以下のレコードで、文字列「http」を含む行は何行あるか。その数だけを答えよ。
··· 処理対象データ ···
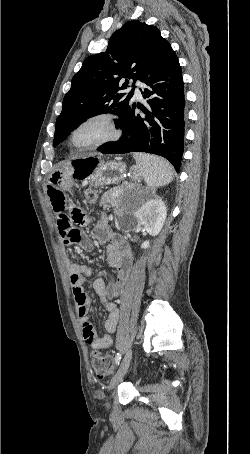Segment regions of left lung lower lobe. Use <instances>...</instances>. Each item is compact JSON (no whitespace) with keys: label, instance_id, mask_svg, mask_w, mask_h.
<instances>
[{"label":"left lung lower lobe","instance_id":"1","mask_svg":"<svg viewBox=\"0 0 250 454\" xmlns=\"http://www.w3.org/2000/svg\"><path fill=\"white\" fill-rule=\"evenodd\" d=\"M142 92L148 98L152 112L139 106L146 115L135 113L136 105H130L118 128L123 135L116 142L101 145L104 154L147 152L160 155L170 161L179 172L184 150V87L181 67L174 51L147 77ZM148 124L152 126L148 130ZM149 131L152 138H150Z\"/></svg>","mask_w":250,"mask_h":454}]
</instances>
···
··· 処理対象データ ···
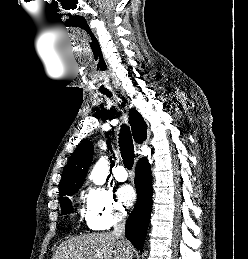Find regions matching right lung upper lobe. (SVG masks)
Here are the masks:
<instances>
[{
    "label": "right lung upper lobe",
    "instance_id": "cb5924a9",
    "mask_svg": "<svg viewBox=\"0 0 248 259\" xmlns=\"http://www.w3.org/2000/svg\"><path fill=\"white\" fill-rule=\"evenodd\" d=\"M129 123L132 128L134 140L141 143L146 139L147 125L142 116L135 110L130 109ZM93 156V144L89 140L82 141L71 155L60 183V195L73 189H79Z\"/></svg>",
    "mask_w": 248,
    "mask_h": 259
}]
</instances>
···
▶ [回答は以下]
2